Motifs are recurring structures, contrasts, or literary devices that can help to develop and inform the text’s major themes.

Labyrinths and Mazes

Labyrinths and mazes are a major motif in the story, reflecting Borges’s theme of multiple intersecting realities. The story’s title refers to Ts-ui Pên’s idea of infinite variations of reality, splitting off like forking paths from decision points. It also describes a literal maze, like those suggested by the “symmetrical gardens” of Yu Tsun’s childhood and the lost labyrinth of Ts-ui Pên, which Yu Tsun and his family believe was a real maze their ancestor either failed to create or hid so well that they cannot find it. While following the children’s directions to Stephen Albert’s house in Ashgrove, Yu Tsun reflects that their advice to turn left at every crossroad matches the directions to solving certain mazes.
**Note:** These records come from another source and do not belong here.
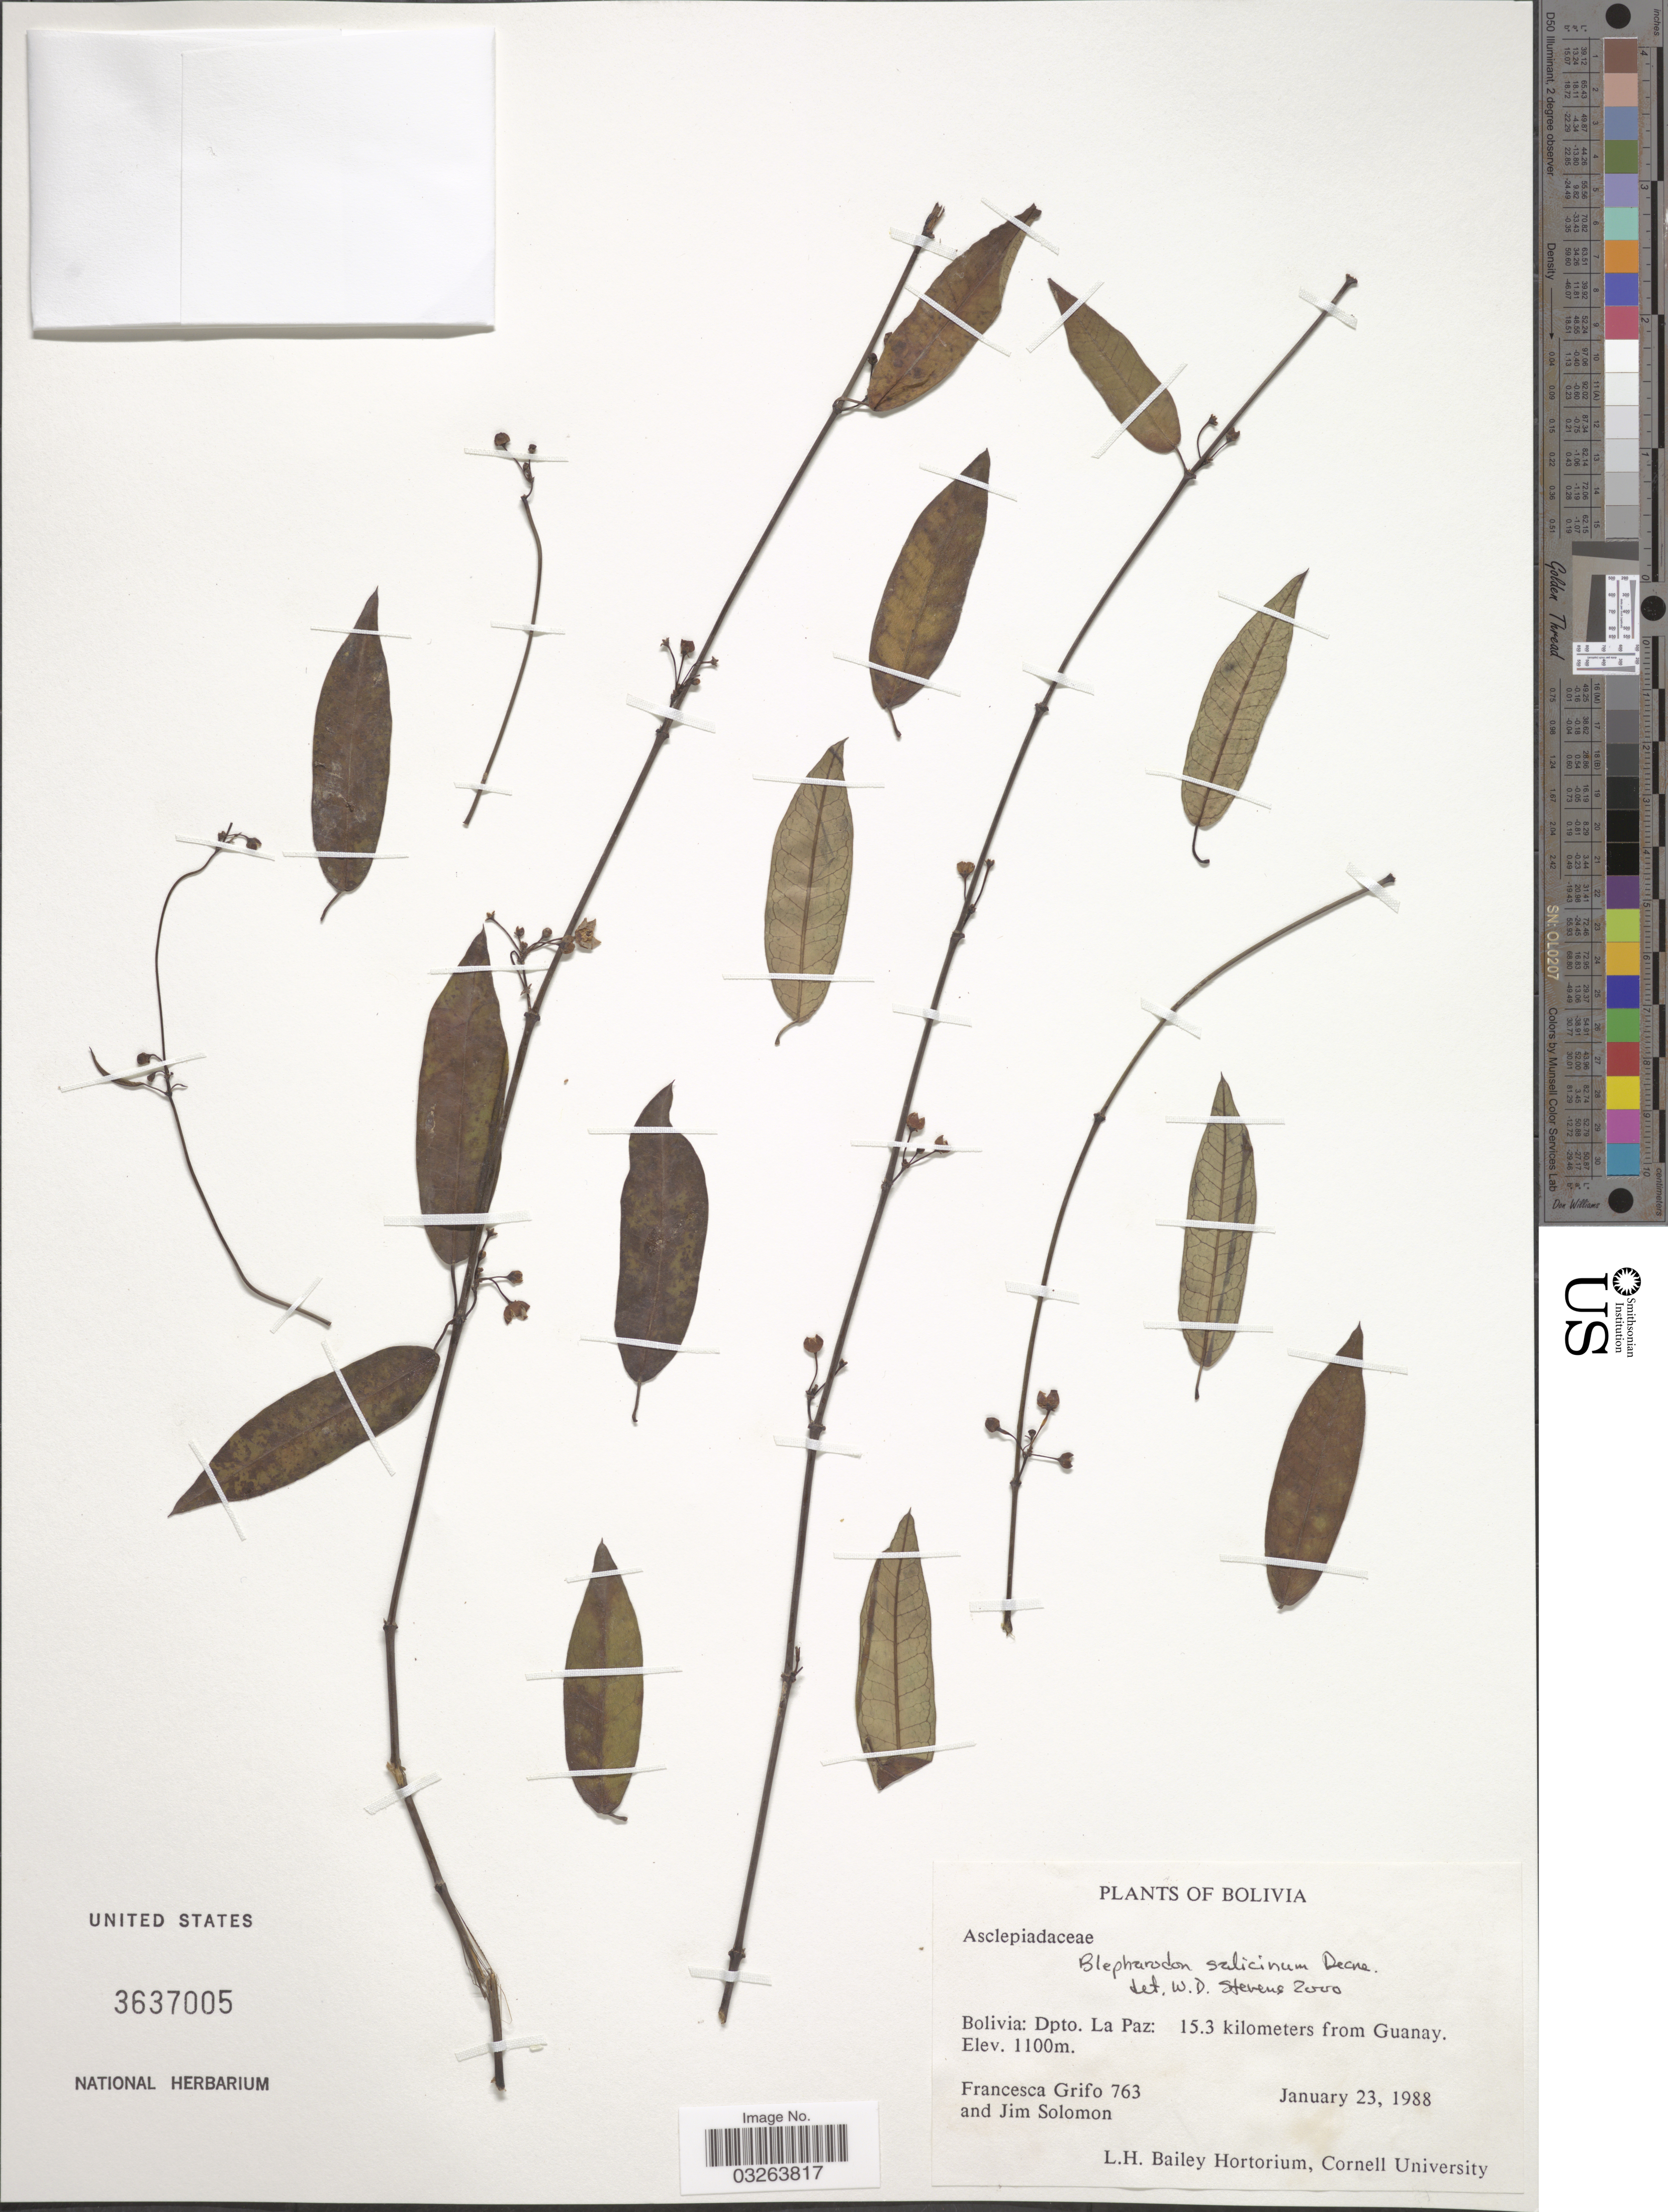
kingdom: Plantae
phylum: Tracheophyta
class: Magnoliopsida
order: Gentianales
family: Apocynaceae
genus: Blepharodon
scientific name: Blepharodon salicinum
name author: Decne.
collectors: F. Grifo & J. Solomon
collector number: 763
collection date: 1988-01-23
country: Bolivia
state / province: La Paz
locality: Dpto. La Paz: 15.3 kilometers from Guanay.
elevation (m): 1100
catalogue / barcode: US 3637005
This walk replicates the historical use of labyrinths as pathways to walk in contemplation in order to achieve an enlightened state, as shown by Yu Tsun’s reflections on the journey and the enlightenment he experiences during his conversation with Albert. The revelation that Ts-ui Pên’s labyrinth is a metaphor for his novel and that the apparently incoherent book is in fact demonstrating his maze-like ideas about the nature of time and reality becomes the enlightenment promised by the maze Yu Tsun has followed to get there, both in terms of his walk from the train station and his life journey from his childhood in China to spying for Germany.